Jackson, who grew up in Battle Ground, Washington, has been acting since he was 11. That was when he was cast as Lucky Spencer on the long-running daytime soap opera “General Hospital,” a role for which he won five daytime Emmy Awards. His movie credits include “Deep End of the Ocean” with Michelle Pfeiffer, “Insomnia” with Robin Williams and Al Pacino, and “Tuck Everlasting,” with Sissy Spacek.
Currently, he stars as alt-country singer-songwriter Avery Barkley on the ABC drama “Nashville,” which kicks off its third season Sept. 24.
For the past decade, however, he’s scratched a creative itch with music. He and his brother, Richard Lee Jackson, and friend Daniel Sweatt are the core of a rock band called Enation. The band is headlining the Clocktower Stage on Saturday night at Pig Out in the Park, where they’ll be playing tunes from their forthcoming (and fourth) album, “Radio Cinematic.”
Jackson, speaking in a recent telephone interview from his home in Nashville, said he’s neither an actor who plays music nor a musician who acts. He sees it all as part of his artistic expression.
“I’ve been doing both of those things for so long,” he said. “My dad was a songwriter and a singer and I grew up around that. Music to me is just part of life. I couldn’t imagine just being without playing music.
“And I’ve been acting since I was 11, so that’s my life as well.”
Finding a regular gig that well suited to both his talents seemed like a pipe dream – so much so that Jackson’s dad once suggested he create his own show about a singer-songwriter. Instead, Oscar-winning writer Callie Khouri (“Thelma & Louise”) created one and hired him to be on it.

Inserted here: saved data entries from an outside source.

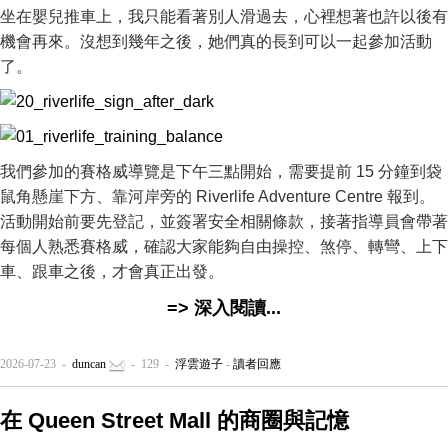
坐在嬰兒推車上，我只能看著別人滑過去，心裡想著也許以後有
機會再來。沒想到幾年之後，她們真的長到可以一起參加活動
了。
我們參加的賽格威導覽是下午三點開始，需要提前 15 分鐘到袋
鼠角懸崖下方、靠河岸旁的 Riverlife Adventure Centre 報到。
活動開始前要先登記，並簽署安全相關條款，接著指導員會帶著
每個人熟悉賽格威，確認大家能夠自由操控、煞停、轉彎、上下
車、跟車之後，才會真正出發。
=> 深入閱讀...
2026-07-23 -
duncan
- 129 -
浮雲遊子
-
讀者回應
在 Queen Street Mall 的商圈與記憶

“That was the incredible thing about ‘Nashville,’ ” he said. “I never thought a show like that would come along.”
Even better, Khouri and legendary music producer T Bone Burnett, who created the music for season one, took the actors’ skills and personalities to heart in creating each character’s musical style.
Thus, the alt-country Avery has played music that is “close in spirit to the music that I do,” Jackson said.
The music Jacksoncreates away from the show is less rootsy than Avery’s, more anthemic, European rock. (In interviews he drops names like Peter Gabriel, U2, R.E.M. and Radiohead.)
And while the membership in Enation has ebbed and flowed, the core members of the Jackson brothers and Sweatt have been constant. In fact, “Radio Cinematic” is not only the first album they recorded as a trio, it’s the first made on a record label – Loud and Proud Records.
“It was really interesting after having played with them for so many years in different capacities, to have it just be the three of us in the room together,” he said. “It was a really interesting creative process for us to work from that place. It felt really right.”
The album was recorded in Nashville in about six weeks, after season two of “Nashville” wrapped. Jackson noted, however, he’d been working on demo-ing the songs for 18 months before that.
It’s likely that the Enation set on Saturday will feature several tracks from “Radio Cinematic,” which is being released in October, and tracks from the band’s previous releases. And don’t worry, “Nashville” fans, Jackson has something planned for you.
“ ‘The Morning of the Rain,’ a song that I wrote and Avery performs on the show, that’ll be in the set list.”